In March, Judge Robert Sweet invalidated a number of patent claims directed to isolated gene sequences and methods of comparing or analyzing the sequences. This case is now on appeal at the Federal Circuit. The consensus is that the case will be reversed. In a rather strange move, the Department of Justice has filed an amicus brief arguing that Judge Sweet’s opinion should be affirmed, at least with respect to isolated DNA. No member of the Patent Office or Department of Commerce is listed on the brief. It appears to have been written strictly by DOJ lawyers.
The brief begins with the argument that this case is about the distinction between human-made inventions and products of nature. Engineered DNA molecules are human made and are thus eligible for patent protection. Molecules that are engineered by humans or are manipulated by scientists and do not occur in nature are patent eligible.
The brief next goes on with the argument that isolated genomic DNA is not a human-made invention and is not eligible for patenting. The DOJ does suggest that methods of identifying, isolating, or manipulating DNA sequences may be patented, but genomic DNA itself is a product of nature.
The DOJ acknowledges that this position is contrary to the PTO’s policy and the practice of the NIH and other government agencies. Judge Sweet’s opinion in this case, however, was so persuasive that the DOJ needed to reevaluate its policy on these issues.

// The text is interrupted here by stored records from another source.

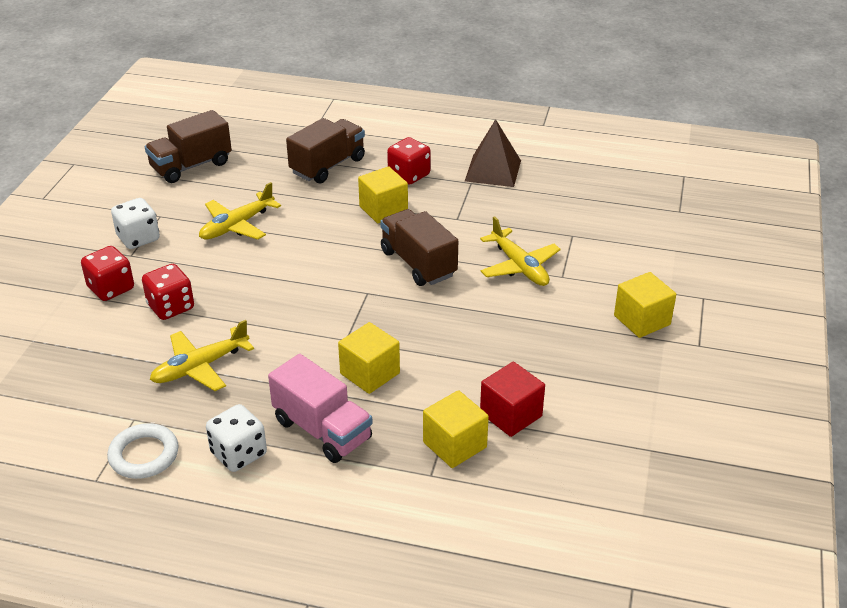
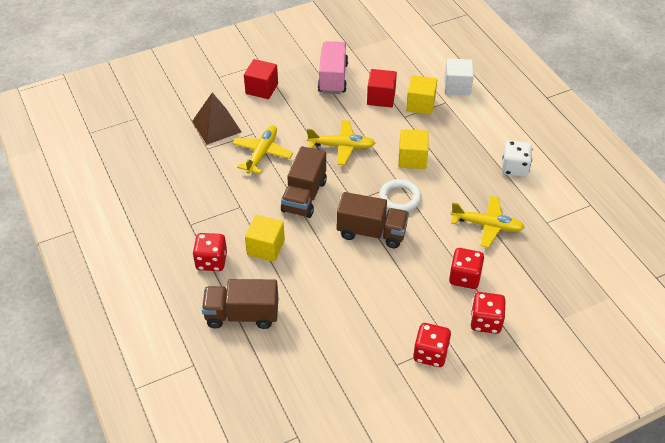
camera: 130 degrees left, 10 degrees up
(138, 238) = (430, 353): white dice -> red dice
(144, 455) = (558, 200): white ring -> white ring (399, 198)
(191, 166) = (323, 401): brown truck -> brown truck (371, 232)
(237, 225) = (360, 310): yellow plane -> yellow plane (341, 146)
(322, 430) = (466, 150): pink truck -> pink truck (333, 78)
(448, 511) = (457, 86): none -> white cube
(493, 170) = (164, 222): brown pyramid -> brown pyramid (216, 126)
(642, 320) = (262, 89): yellow cube -> red cube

The argument is that there are many items that are found in nature in only non-isolated forms that would not be patent eligible. For example, coal beneath the earth, cotton fibers mixed with cotton seeds, and stigmas of the saffron flower are not found in their isolated forms. Simply isolating them from the surrounding environment does not make them man-made inventions. Similarly, there are many highly reactive elements on the periodic table that do not occur in nature in their separated elemental form, but only as chemical compounds. These are also still products of nature.
The argument is that the isolated product must be “different in kind” from the naturally occuring product to warrant patent protection. In this case, isolated DNA is not different in kind from DNA in the human body.
Unfortunately, the DOJ relies heavily on a 1948 Supreme Court case that deals with obviousness rather than patent eligibility, Funk Bros. Seed Co. v. Kalo Inoculant Co., 333 U.S. 127 (1948). This case dealt with the pre-1952 Patent Act standard of obviousness, rather than patent eligibility under § 101. The case involved a new mixture of bacteria that were each individually old. Thus, the question was whether the new combination was obvious over the known individual bacteria. The Court ruled that it was obvious and thus the mixture could not be patented.
Justice Stevens made the same mistake in Parker v. Flook where he confused the arguments of patent eligibility and non-obviousness. These are completely separate inquiries. An invention may very well be eligible for patent protection, but not receive a patent because it is an obvious combination of what is known in the art.
It still seems likely that this case will end up at the Supreme Court. It is not completely clear what will happen before that Court. The Federal Circuit, however, will likely still reverse the district court’s decision. Although Judge Dyk expounded his view this summer in a completely unrelated case that isolated DNA is not patent eligible, it is likely the other members of the court would stick to the precedent and history of granting such patents.
Why did the DOJ file this brief? Where are the members of the Department of Commerce and the Patent Office who would presumably have expertise in this area? This brief takes a position contrary to that taken by the US Chamber of Commerce where it argues that the plaintiff’s lack standing to bring this suit.
Most likely, the Commerce Department and the PTO do not agree with the position taken in this brief by the DOJ. It is not surprising that the current administration is aligning itself with the position of the ACLU. Both have now taken extreme positions in this case.
It is possible that the Federal Circuit will simply agree that the plaintiffs do not have standing to bring this suit because there is simply no threat of enforcement against them and no case or controversy between the parties. The plaintiffs would then be required to appeal that ruling to the Supreme Court. Given the expansive reading by the court of the MedImmune decision, that is unlikely.
This case just keeps getting more interesting.